Compensation packages for the chief executives of bailed-out firms American International Group, Ally Financial and General Motors will not increase in 2011, the Treasury Department said late Friday.
The Obama administration’s pay czar has reviewed the packages for the top 25 executives at the four remaining companies that have received exceptional government assistance and has found that overall, their cash compensation has decreased 18.2 percent, treasury said.
To ensure that taxpayers were not rewarding executives at companies that received the most government help, the law required that their pay packages be subject to restrictions and approved by Patricia Geoghegan, who is special master for executive compensation for the Troubled Asset Relief Program.

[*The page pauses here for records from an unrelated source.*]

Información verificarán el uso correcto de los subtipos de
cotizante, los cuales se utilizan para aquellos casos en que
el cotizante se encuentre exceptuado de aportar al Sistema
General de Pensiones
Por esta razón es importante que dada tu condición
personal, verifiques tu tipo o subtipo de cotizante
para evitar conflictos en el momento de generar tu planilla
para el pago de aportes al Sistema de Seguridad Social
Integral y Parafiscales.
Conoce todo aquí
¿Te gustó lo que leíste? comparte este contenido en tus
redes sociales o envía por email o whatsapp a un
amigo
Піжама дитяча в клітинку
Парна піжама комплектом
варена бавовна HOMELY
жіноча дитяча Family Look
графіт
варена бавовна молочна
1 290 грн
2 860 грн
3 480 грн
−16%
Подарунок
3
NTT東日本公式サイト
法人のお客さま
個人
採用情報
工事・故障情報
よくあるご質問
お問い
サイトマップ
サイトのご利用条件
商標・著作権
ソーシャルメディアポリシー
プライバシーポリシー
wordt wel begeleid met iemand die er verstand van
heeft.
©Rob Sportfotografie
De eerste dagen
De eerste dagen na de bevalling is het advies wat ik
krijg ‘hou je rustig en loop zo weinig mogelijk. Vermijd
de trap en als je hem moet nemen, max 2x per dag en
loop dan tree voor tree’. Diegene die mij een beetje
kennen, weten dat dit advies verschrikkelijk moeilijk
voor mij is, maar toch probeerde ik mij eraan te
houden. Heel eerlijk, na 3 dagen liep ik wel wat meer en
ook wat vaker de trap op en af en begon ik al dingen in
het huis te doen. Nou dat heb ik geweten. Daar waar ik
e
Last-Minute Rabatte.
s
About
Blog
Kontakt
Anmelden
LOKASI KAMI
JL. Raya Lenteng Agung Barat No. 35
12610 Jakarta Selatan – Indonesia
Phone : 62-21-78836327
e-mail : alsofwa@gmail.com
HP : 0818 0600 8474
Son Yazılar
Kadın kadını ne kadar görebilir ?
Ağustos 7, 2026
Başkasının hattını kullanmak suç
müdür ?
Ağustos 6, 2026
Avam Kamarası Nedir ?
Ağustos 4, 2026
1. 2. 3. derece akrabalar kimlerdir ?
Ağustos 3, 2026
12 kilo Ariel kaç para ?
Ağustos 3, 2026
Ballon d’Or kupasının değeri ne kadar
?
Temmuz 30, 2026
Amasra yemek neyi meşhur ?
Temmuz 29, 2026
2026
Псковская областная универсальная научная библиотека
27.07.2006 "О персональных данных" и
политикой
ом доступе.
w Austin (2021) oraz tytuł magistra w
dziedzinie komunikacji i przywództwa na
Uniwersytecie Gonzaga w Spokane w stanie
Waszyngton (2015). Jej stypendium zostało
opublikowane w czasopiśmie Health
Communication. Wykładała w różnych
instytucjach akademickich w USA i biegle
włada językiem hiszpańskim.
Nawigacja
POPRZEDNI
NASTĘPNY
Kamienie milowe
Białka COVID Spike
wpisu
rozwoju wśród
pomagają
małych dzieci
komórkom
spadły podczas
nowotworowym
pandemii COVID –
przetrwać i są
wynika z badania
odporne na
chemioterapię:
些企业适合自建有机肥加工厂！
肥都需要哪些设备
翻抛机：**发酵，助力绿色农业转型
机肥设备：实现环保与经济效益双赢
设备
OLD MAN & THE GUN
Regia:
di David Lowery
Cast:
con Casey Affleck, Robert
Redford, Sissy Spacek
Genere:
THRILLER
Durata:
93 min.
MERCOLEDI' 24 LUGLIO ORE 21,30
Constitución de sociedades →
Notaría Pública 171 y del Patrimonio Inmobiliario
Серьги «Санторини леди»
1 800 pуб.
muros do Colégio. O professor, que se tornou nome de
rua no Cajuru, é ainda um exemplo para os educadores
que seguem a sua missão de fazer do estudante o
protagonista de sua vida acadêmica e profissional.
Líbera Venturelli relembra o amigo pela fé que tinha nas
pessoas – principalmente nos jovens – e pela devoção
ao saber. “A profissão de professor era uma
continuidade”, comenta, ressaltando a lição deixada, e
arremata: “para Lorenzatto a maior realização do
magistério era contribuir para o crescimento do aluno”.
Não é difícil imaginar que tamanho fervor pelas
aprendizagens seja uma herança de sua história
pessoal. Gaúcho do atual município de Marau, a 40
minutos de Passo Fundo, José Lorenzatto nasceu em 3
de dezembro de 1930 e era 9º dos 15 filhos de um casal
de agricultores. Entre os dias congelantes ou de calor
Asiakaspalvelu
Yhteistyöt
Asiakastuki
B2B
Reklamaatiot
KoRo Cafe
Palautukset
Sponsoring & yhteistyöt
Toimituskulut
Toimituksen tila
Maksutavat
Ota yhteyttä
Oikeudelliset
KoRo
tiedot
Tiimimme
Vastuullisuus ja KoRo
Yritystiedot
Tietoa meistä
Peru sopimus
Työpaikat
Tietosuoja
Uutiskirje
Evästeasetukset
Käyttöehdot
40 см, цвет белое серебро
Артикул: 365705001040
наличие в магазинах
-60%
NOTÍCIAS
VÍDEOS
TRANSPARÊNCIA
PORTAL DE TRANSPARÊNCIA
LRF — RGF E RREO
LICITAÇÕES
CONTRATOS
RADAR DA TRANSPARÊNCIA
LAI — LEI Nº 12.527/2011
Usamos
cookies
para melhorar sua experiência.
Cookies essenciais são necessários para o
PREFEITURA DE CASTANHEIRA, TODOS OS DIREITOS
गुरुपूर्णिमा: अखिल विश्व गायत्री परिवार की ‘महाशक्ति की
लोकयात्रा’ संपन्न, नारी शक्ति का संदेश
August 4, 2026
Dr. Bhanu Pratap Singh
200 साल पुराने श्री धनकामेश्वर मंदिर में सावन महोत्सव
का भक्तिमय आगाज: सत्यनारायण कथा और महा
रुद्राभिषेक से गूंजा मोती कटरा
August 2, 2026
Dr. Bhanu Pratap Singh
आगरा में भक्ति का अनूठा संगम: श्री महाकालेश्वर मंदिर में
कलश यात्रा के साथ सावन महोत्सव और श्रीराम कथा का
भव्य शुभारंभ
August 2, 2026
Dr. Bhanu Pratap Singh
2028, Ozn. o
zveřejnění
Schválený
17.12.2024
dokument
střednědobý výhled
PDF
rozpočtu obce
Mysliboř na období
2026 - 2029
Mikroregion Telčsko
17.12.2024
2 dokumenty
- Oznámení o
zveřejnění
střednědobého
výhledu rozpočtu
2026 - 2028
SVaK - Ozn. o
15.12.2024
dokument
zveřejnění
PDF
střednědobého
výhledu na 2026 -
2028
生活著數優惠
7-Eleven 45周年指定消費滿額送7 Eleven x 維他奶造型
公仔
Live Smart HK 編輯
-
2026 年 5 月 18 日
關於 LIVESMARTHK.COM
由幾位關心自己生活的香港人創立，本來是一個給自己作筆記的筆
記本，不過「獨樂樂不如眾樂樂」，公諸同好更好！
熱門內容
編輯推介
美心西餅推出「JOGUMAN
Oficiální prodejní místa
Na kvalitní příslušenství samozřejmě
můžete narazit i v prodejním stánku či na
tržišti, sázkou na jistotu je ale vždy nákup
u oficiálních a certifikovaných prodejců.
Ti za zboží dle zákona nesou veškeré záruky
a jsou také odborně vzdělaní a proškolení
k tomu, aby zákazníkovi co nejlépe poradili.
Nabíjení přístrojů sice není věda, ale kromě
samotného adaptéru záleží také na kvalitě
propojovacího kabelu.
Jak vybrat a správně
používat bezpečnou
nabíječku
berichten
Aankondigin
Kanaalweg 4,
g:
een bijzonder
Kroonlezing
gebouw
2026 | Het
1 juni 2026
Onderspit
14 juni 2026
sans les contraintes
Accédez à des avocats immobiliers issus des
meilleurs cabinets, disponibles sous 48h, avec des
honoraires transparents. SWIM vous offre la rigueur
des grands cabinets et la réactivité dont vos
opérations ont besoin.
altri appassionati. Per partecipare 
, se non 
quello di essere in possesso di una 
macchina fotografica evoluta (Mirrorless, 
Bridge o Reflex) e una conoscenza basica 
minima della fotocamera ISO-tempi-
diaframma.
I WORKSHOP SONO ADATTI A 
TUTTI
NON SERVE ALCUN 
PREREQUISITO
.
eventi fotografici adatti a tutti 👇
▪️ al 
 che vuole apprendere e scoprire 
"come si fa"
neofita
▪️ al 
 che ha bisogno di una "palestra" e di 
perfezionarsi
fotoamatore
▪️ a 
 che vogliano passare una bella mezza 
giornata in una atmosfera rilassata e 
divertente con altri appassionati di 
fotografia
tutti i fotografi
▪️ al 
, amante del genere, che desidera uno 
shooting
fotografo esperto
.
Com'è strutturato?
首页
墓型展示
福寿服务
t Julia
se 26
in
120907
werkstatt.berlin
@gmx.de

The cash component of the pay packages for the CEOs of Ally, GM and AIG is frozen at 2010 levels, Treasury said in a statement. Chrysler’s top 25 executives were also reviewed. But since the auto maker is under management control of Italy’s Fiat SpA, its CEO is compensated by Fiat.
Geoghegan took issue with a few of the proposals. In a letter to Ally Financial, she said that in certain cases the proposed stock salary was not justified and must be reduced. The top paid executive at Ally, CEO Michael Carpenter, will make $9.5 million in 2011, according to the Treasury letter that did not identify Carpenter by name.
AIG’s top earner, CEO Bob Benmosche, will make $10.5 million, according to Treasury’s letter to the insurer. Geoghegan said that an AIG employee’s cash salary should not exceed $500,000 other than in “exceptional cases for good cause.”
The highest paid executive at GM, CEO Dan Akerson, will get $9 million this year, according to Treasury’s letter to the automaker.
Originally the pay czar oversaw seven companies, but institutions such as Bank of America and Citigroup were released from its jurisdiction after repaying taxpayer money.